■ **DATA EXCERPT**
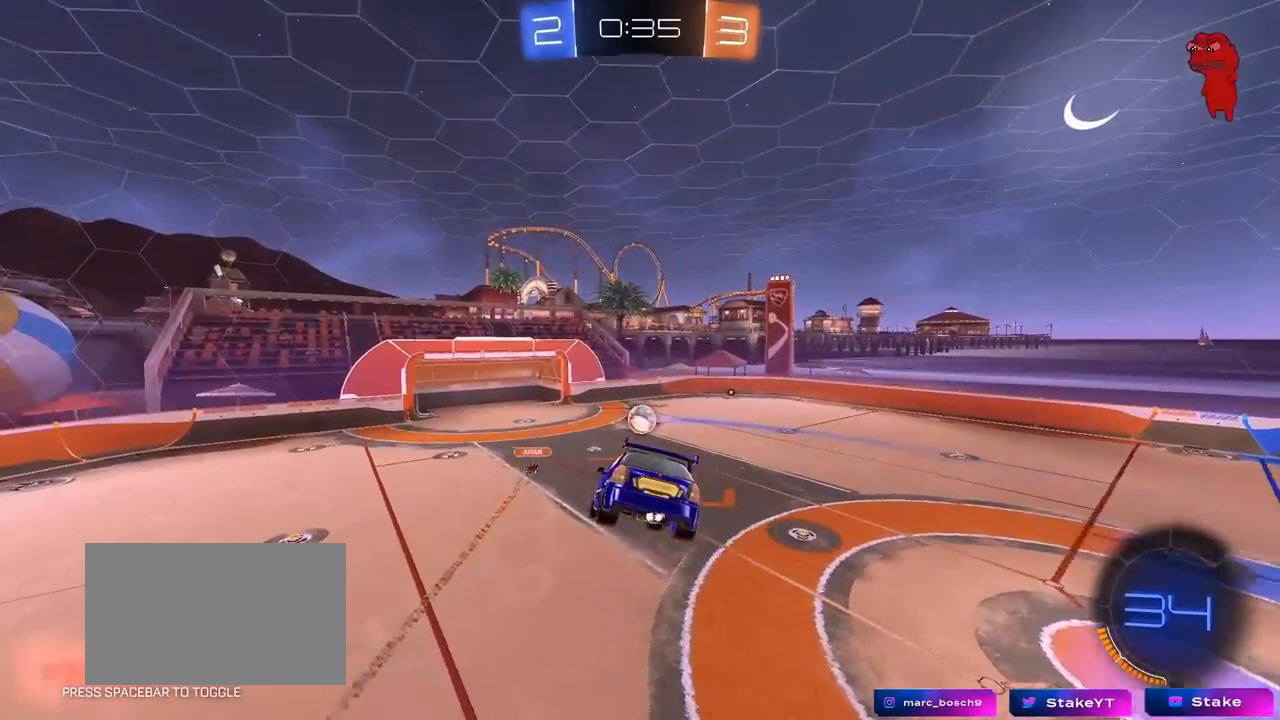
{"keys": [], "mouse": [], "mouse_move": "still", "events": []}
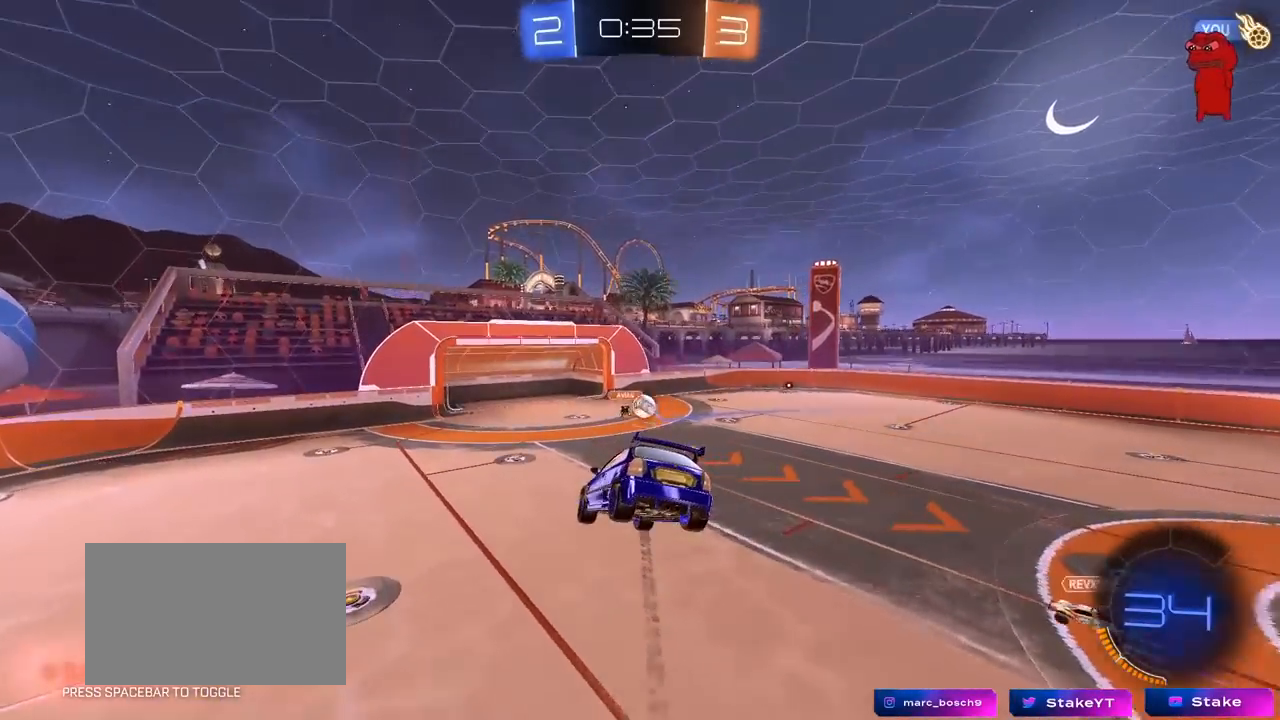
{"keys": [], "mouse": [], "mouse_move": "still", "events": [[317, "a", "down"], [317, "s", "down"], [417, "s", "up"], [500, "a", "up"]]}
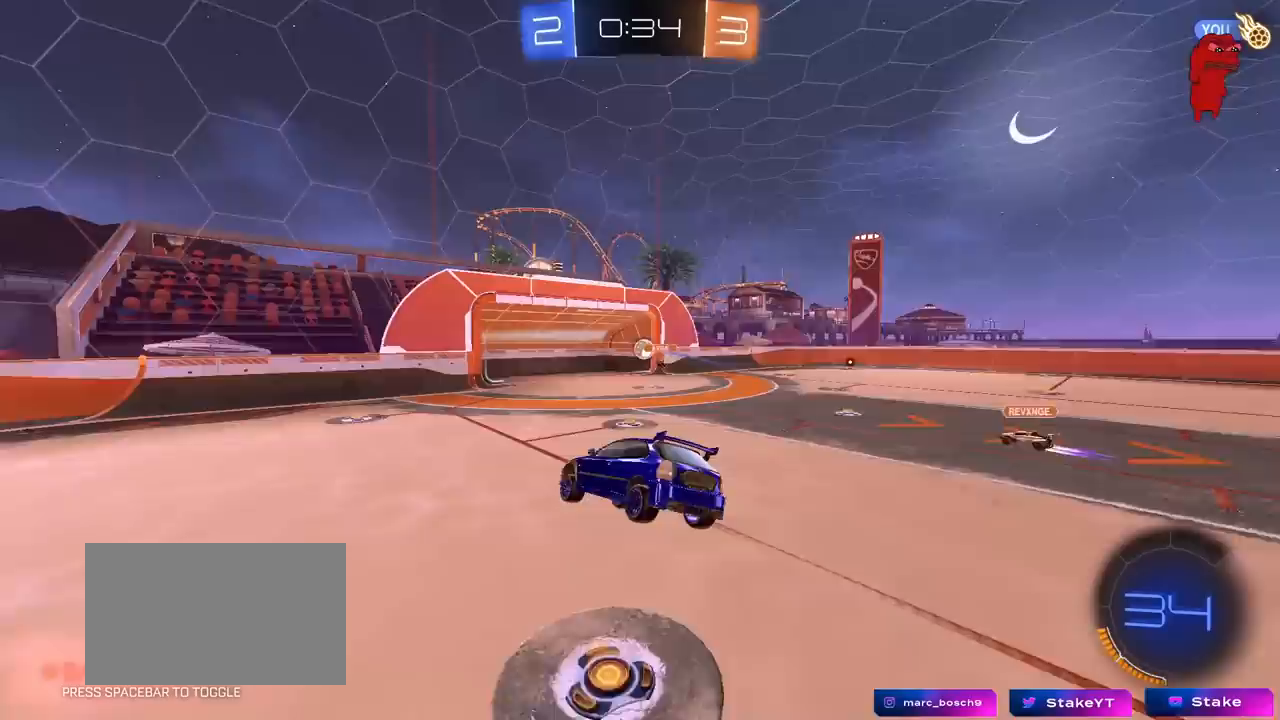
{"keys": ["a", "space", "w"], "mouse": [], "mouse_move": "still", "events": [[50, "mouse_left", "down"], [233, "w", "down"], [283, "a", "down"], [433, "space", "down"], [467, "mouse_left", "up"]]}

■ **WORK REQUIRED**
Give back the whole listing exactly as written. Do not include any picture.

■ **RESULT FOR THIS TASK**
{"keys": [], "mouse": [], "mouse_move": "still", "events": []}
{"keys": [], "mouse": [], "mouse_move": "still", "events": [[317, "a", "down"], [317, "s", "down"], [417, "s", "up"], [500, "a", "up"]]}
{"keys": ["a", "space", "w"], "mouse": [], "mouse_move": "still", "events": [[50, "mouse_left", "down"], [233, "w", "down"], [283, "a", "down"], [433, "space", "down"], [467, "mouse_left", "up"]]}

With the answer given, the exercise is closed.